[Items listed in a dataset]
┌──

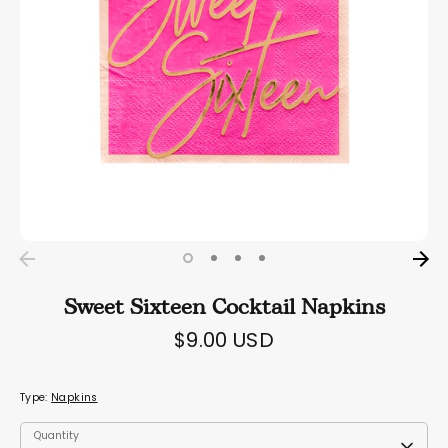
Sweet Sixteen Cocktail Napkins
$9.00 USD
Type:
Napkins
Quantity
Quantity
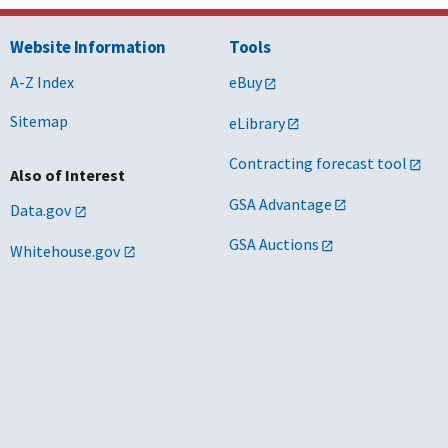
Website Information
Tools
A-Z Index
eBuy
Sitemap
eLibrary
Contracting forecast tool
Also of Interest
GSA Advantage
Data.gov
GSA Auctions
Whitehouse.gov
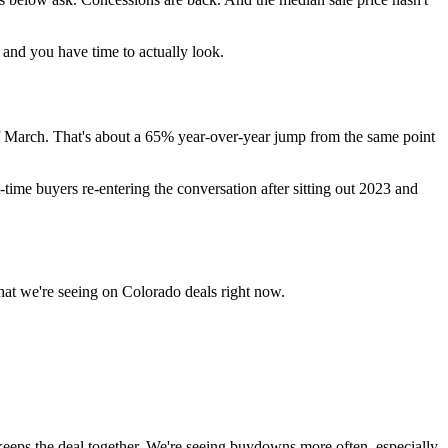
, and you have time to actually look.
f March. That's about a 65% year-over-year jump from the same point
st-time buyers re-entering the conversation after sitting out 2023 and
what we're seeing on Colorado deals right now.
 keeps the deal together. We're seeing buydowns more often, especially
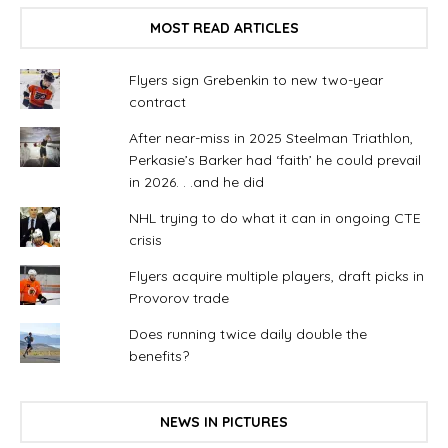
MOST READ ARTICLES
Flyers sign Grebenkin to new two-year
contract
After near-miss in 2025 Steelman Triathlon,
Perkasie’s Barker had ‘faith’ he could prevail
in 2026. . .and he did
NHL trying to do what it can in ongoing CTE
crisis
Flyers acquire multiple players, draft picks in
Provorov trade
Does running twice daily double the
benefits?
NEWS IN PICTURES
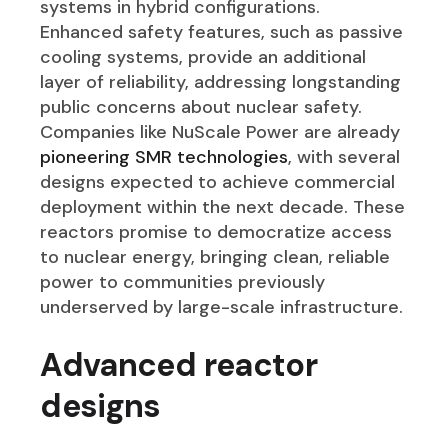
systems in hybrid configurations.
Enhanced safety features, such as passive
cooling systems, provide an additional
layer of reliability, addressing longstanding
public concerns about nuclear safety.
Companies like NuScale Power are already
pioneering SMR technologies
, with several
designs expected to achieve commercial
deployment within the next decade. These
reactors promise to democratize access
to nuclear energy, bringing clean, reliable
power to communities previously
underserved by large-scale infrastructure.
Advanced reactor
designs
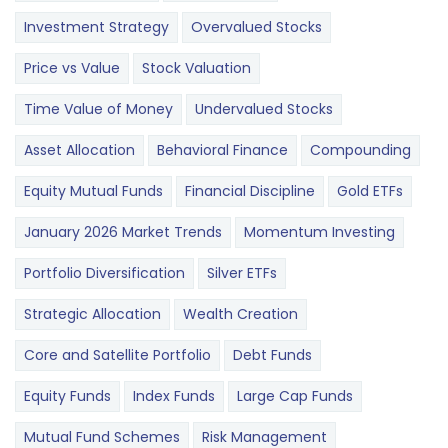
Investment Strategy
Overvalued Stocks
Price vs Value
Stock Valuation
Time Value of Money
Undervalued Stocks
Asset Allocation
Behavioral Finance
Compounding
Equity Mutual Funds
Financial Discipline
Gold ETFs
January 2026 Market Trends
Momentum Investing
Portfolio Diversification
Silver ETFs
Strategic Allocation
Wealth Creation
Core and Satellite Portfolio
Debt Funds
Equity Funds
Index Funds
Large Cap Funds
Mutual Fund Schemes
Risk Management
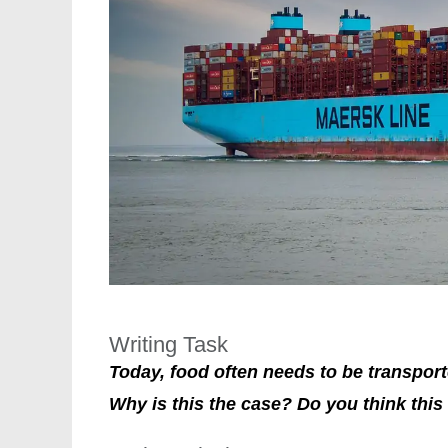
Writing Task
Today, food often needs to be transport
Why is this the case? Do you think this 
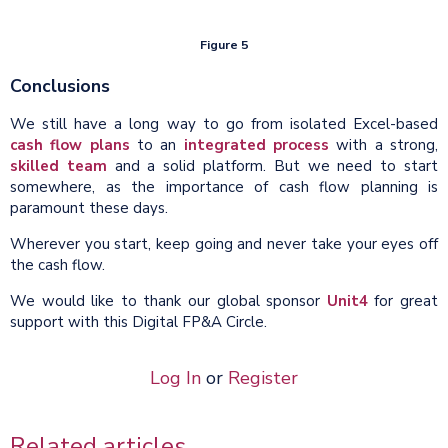
Figure 5
Conclusions
We still have a long way to go from isolated Excel-based
cash flow plans
to an
integrated process
with a strong,
skilled team
and a solid platform. But we need to start
somewhere, as the importance of cash flow planning is
paramount these days.
Wherever you start, keep going and never take your eyes off
the cash flow.
We would like to thank our global sponsor
Unit4
for great
support with this Digital FP&A Circle.
Log In
or
Register
Related articles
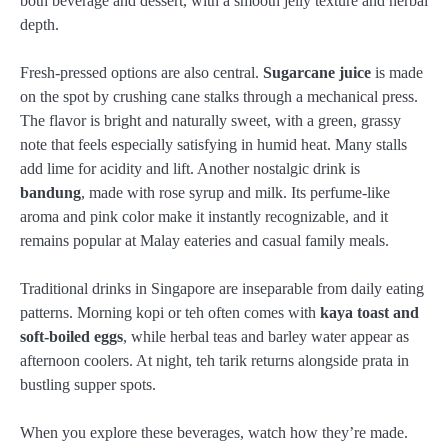
both beverage and dessert, with a smooth jelly texture and herbal
depth.
Fresh-pressed options are also central.
Sugarcane juice
is made
on the spot by crushing cane stalks through a mechanical press.
The flavor is bright and naturally sweet, with a green, grassy
note that feels especially satisfying in humid heat. Many stalls
add lime for acidity and lift. Another nostalgic drink is
bandung
, made with rose syrup and milk. Its perfume-like
aroma and pink color make it instantly recognizable, and it
remains popular at Malay eateries and casual family meals.
Traditional drinks in Singapore are inseparable from daily eating
patterns. Morning kopi or teh often comes with
kaya toast and
soft-boiled eggs
, while herbal teas and barley water appear as
afternoon coolers. At night, teh tarik returns alongside prata in
bustling supper spots.
When you explore these beverages, watch how they’re made.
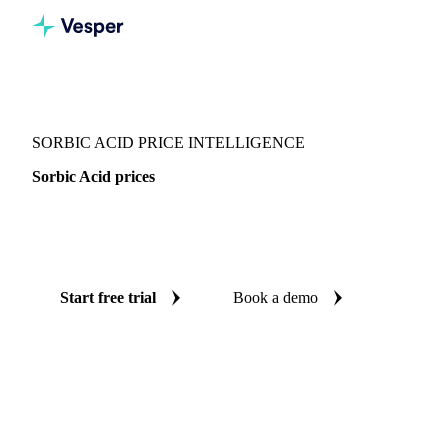
Vesper
/
Food Ingredients
/
Sorbic Acid
SORBIC ACID PRICE INTELLIGENCE
Sorbic Acid prices
Always know today's price for sorbic acid: independent
benchmarks across Global aggregate and China.
Start free trial
Book a demo
No credit card required
Free trial
Coverage
Global aggregate and China
Data types
Spot benchmark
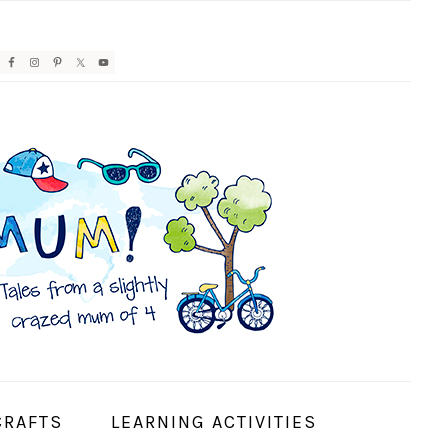
AVIGATION
ENU:
OCIAL
CONS
CRAFTS
LEARNING ACTIVITIES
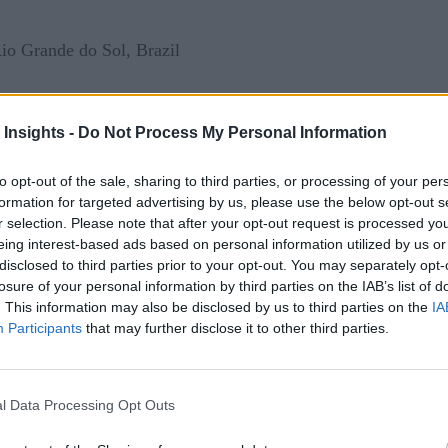
io Grande do Sol, Brazil
 Insights -
Do Not Process My Personal Information
to opt-out of the sale, sharing to third parties, or processing of your per
lacks an integrated system of land management, with administ
formation for targeted advertising by us, please use the below opt-out s
ves 13 separate steps. The survey database and registration dat
r selection. Please note that after your opt-out request is processed y
e same piece of land, creating uncertainty around identificatio
eing interest-based ads based on personal information utilized by us or
disclosed to third parties prior to your opt-out. You may separately opt-
itish Columbia, conducted in cooperation with the Real Estate 
losure of your personal information by third parties on the IAB’s list of
UFSM Ged/A Research Group. “There is also no electronic da
. This information may also be disclosed by us to third parties on the
IA
stration processes to bribery and other forms of abuse.
Participants
that may further disclose it to other third parties.
l Data Processing Opt Outs
ration process, Brazil recently introduced the SRE – Electron
responsible for coordinating property registration between pre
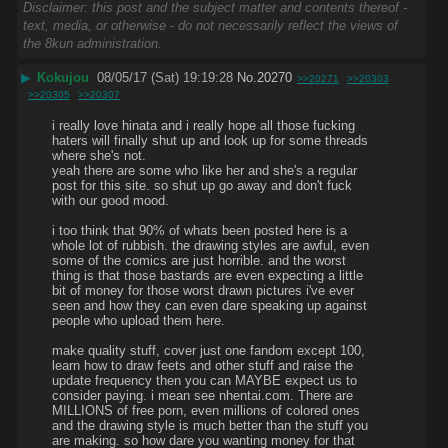
Disclaimer: this post and the subject matter and contents thereof -
text, media, or otherwise - do not necessarily reflect the views of
the 8kun administration.
▶
Kokujou
08/05/17 (Sat) 19:19:28
No.
20270
>>20271
>>20303
>>20305
>>20307
i really love hinata and i really hope all those fucking 
haters will finally shut up and look up for some threads 
where she's not. 
yeah there are some who like her and she's a regular 
post for this site. so shut up go away and don't fuck 
with our good mood.
i too think that 90% of whats been posted here is a 
whole lot of rubbish. the drawing styles are awful, even 
some of the comics are just horrible. and the worst 
thing is that those bastards are even expecting a little 
bit of money for those worst drawn pictures i've ever 
seen and how they can even dare speaking up against 
people who upload them here.
make quality stuff, cover just one fandom except 100, 
learn how to draw feets and other stuff and raise the 
update frequency then you can MAYBE expect us to 
consider paying. i mean see nhentai.com. There are 
MILLIONS of free porn, even millions of colored ones 
and the drawing style is much better than the stuff you 
are making. so how dare you wanting money for that 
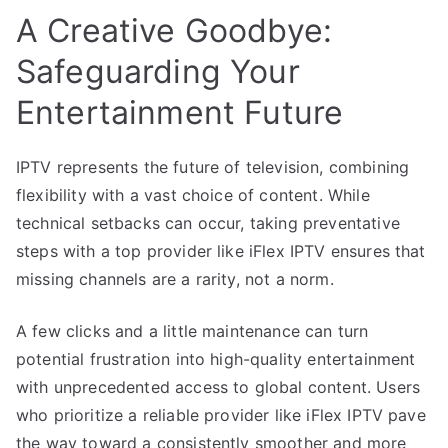
A Creative Goodbye:
Safeguarding Your
Entertainment Future
IPTV represents the future of television, combining
flexibility with a vast choice of content. While
technical setbacks can occur, taking preventative
steps with a top provider like iFlex IPTV ensures that
missing channels are a rarity, not a norm.
A few clicks and a little maintenance can turn
potential frustration into high-quality entertainment
with unprecedented access to global content. Users
who prioritize a reliable provider like iFlex IPTV pave
the way toward a consistently smoother and more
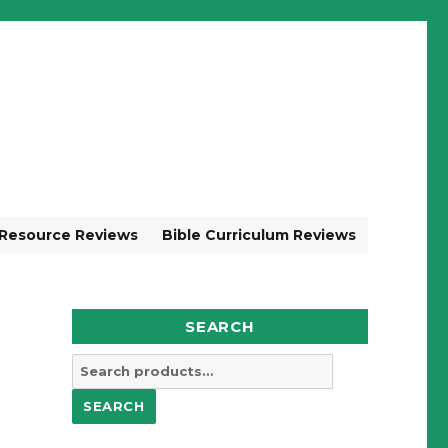
 Resource Reviews
Bible Curriculum Reviews
SEARCH
Search
for:
SEARCH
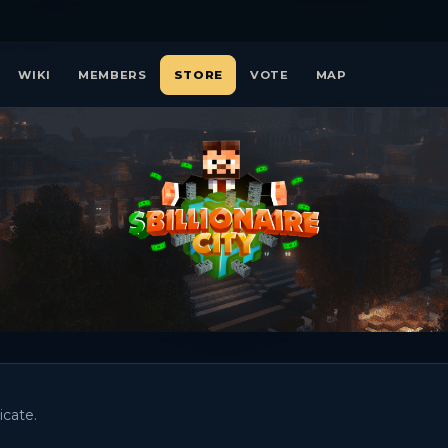
WIKI
MEMBERS
STORE
VOTE
MAP
icate.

└──

YOUR INSTRUCTIONS —
Exact copy, no pictures: reproduce every entry shown above.

TASK RESPONSE —
Sweet Sixteen Cocktail Napkins
$9.00 USD
Type:
Napkins
Quantity
Quantity
Website Information
Tools
A-Z Index
eBuy
Sitemap
eLibrary
Contracting forecast tool
Also of Interest
GSA Advantage
Data.gov
GSA Auctions
Whitehouse.gov
, and you have time to actually look.
f March. That's about a 65% year-over-year jump from the same point
st-time buyers re-entering the conversation after sitting out 2023 and
what we're seeing on Colorado deals right now.
 keeps the deal together. We're seeing buydowns more often, especially
MOST READ ARTICLES
Flyers sign Grebenkin to new two-year
contract
After near-miss in 2025 Steelman Triathlon,
Perkasie’s Barker had ‘faith’ he could prevail
in 2026. . .and he did
NHL trying to do what it can in ongoing CTE
crisis
Flyers acquire multiple players, draft picks in
Provorov trade
Does running twice daily double the
benefits?
NEWS IN PICTURES
systems in hybrid configurations.
Enhanced safety features, such as passive
cooling systems, provide an additional
layer of reliability, addressing longstanding
public concerns about nuclear safety.
Companies like NuScale Power are already
pioneering SMR technologies
, with several
designs expected to achieve commercial
deployment within the next decade. These
reactors promise to democratize access
to nuclear energy, bringing clean, reliable
power to communities previously
underserved by large-scale infrastructure.
Advanced reactor
designs
Investment Strategy
Overvalued Stocks
Price vs Value
Stock Valuation
Time Value of Money
Undervalued Stocks
Asset Allocation
Behavioral Finance
Compounding
Equity Mutual Funds
Financial Discipline
Gold ETFs
January 2026 Market Trends
Momentum Investing
Portfolio Diversification
Silver ETFs
Strategic Allocation
Wealth Creation
Core and Satellite Portfolio
Debt Funds
Equity Funds
Index Funds
Large Cap Funds
Mutual Fund Schemes
Risk Management
Writing Task
Today, food often needs to be transport
Why is this the case? Do you think this 
Figure 5
Conclusions
We still have a long way to go from isolated Excel-based
cash flow plans
to an
integrated process
with a strong,
skilled team
and a solid platform. But we need to start
somewhere, as the importance of cash flow planning is
paramount these days.
Wherever you start, keep going and never take your eyes off
the cash flow.
We would like to thank our global sponsor
Unit4
for great
support with this Digital FP&A Circle.
Log In
or
Register
Related articles
both beverage and dessert, with a smooth jelly texture and herbal
depth.
Fresh-pressed options are also central.
Sugarcane juice
is made
on the spot by crushing cane stalks through a mechanical press.
The flavor is bright and naturally sweet, with a green, grassy
note that feels especially satisfying in humid heat. Many stalls
add lime for acidity and lift. Another nostalgic drink is
bandung
, made with rose syrup and milk. Its perfume-like
aroma and pink color make it instantly recognizable, and it
remains popular at Malay eateries and casual family meals.
Traditional drinks in Singapore are inseparable from daily eating
patterns. Morning kopi or teh often comes with
kaya toast and
soft-boiled eggs
, while herbal teas and barley water appear as
afternoon coolers. At night, teh tarik returns alongside prata in
bustling supper spots.
When you explore these beverages, watch how they’re made.
Vesper
/
Food Ingredients
/
Sorbic Acid
SORBIC ACID PRICE INTELLIGENCE
Sorbic Acid prices
Always know today's price for sorbic acid: independent
benchmarks across Global aggregate and China.
Start free trial
Book a demo
No credit card required
Free trial
Coverage
Global aggregate and China
Data types
Spot benchmark
AVIGATION
ENU:
OCIAL
CONS
CRAFTS
LEARNING ACTIVITIES
io Grande do Sol, Brazil
 Insights -
Do Not Process My Personal Information
to opt-out of the sale, sharing to third parties, or processing of your per
lacks an integrated system of land management, with administ
formation for targeted advertising by us, please use the below opt-out s
ves 13 separate steps. The survey database and registration dat
r selection. Please note that after your opt-out request is processed y
e same piece of land, creating uncertainty around identificatio
eing interest-based ads based on personal information utilized by us or
disclosed to third parties prior to your opt-out. You may separately opt-
itish Columbia, conducted in cooperation with the Real Estate 
losure of your personal information by third parties on the IAB’s list of
UFSM Ged/A Research Group. “There is also no electronic da
. This information may also be disclosed by us to third parties on the
IA
stration processes to bribery and other forms of abuse.
Participants
that may further disclose it to other third parties.
l Data Processing Opt Outs
ration process, Brazil recently introduced the SRE – Electron
responsible for coordinating property registration between pre
Disclaimer: this post and the subject matter and contents thereof -
text, media, or otherwise - do not necessarily reflect the views of
the 8kun administration.
▶
Kokujou
08/05/17 (Sat) 19:19:28
No.
20270
>>20271
>>20303
>>20305
>>20307
i really love hinata and i really hope all those fucking 
haters will finally shut up and look up for some threads 
where she's not. 
yeah there are some who like her and she's a regular 
post for this site. so shut up go away and don't fuck 
with our good mood.
i too think that 90% of whats been posted here is a 
whole lot of rubbish. the drawing styles are awful, even 
some of the comics are just horrible. and the worst 
thing is that those bastards are even expecting a little 
bit of money for those worst drawn pictures i've ever 
seen and how they can even dare speaking up against 
people who upload them here.
make quality stuff, cover just one fandom except 100, 
learn how to draw feets and other stuff and raise the 
update frequency then you can MAYBE expect us to 
consider paying. i mean see nhentai.com. There are 
MILLIONS of free porn, even millions of colored ones 
and the drawing style is much better than the stuff you 
are making. so how dare you wanting money for that 
A Creative Goodbye:
Safeguarding Your
Entertainment Future
IPTV represents the future of television, combining
flexibility with a vast choice of content. While
technical setbacks can occur, taking preventative
steps with a top provider like iFlex IPTV ensures that
missing channels are a rarity, not a norm.
A few clicks and a little maintenance can turn
potential frustration into high-quality entertainment
with unprecedented access to global content. Users
who prioritize a reliable provider like iFlex IPTV pave
the way toward a consistently smoother and more
 Resource Reviews
Bible Curriculum Reviews
SEARCH
Search
for:
SEARCH
WIKI
MEMBERS
STORE
VOTE
MAP
icate.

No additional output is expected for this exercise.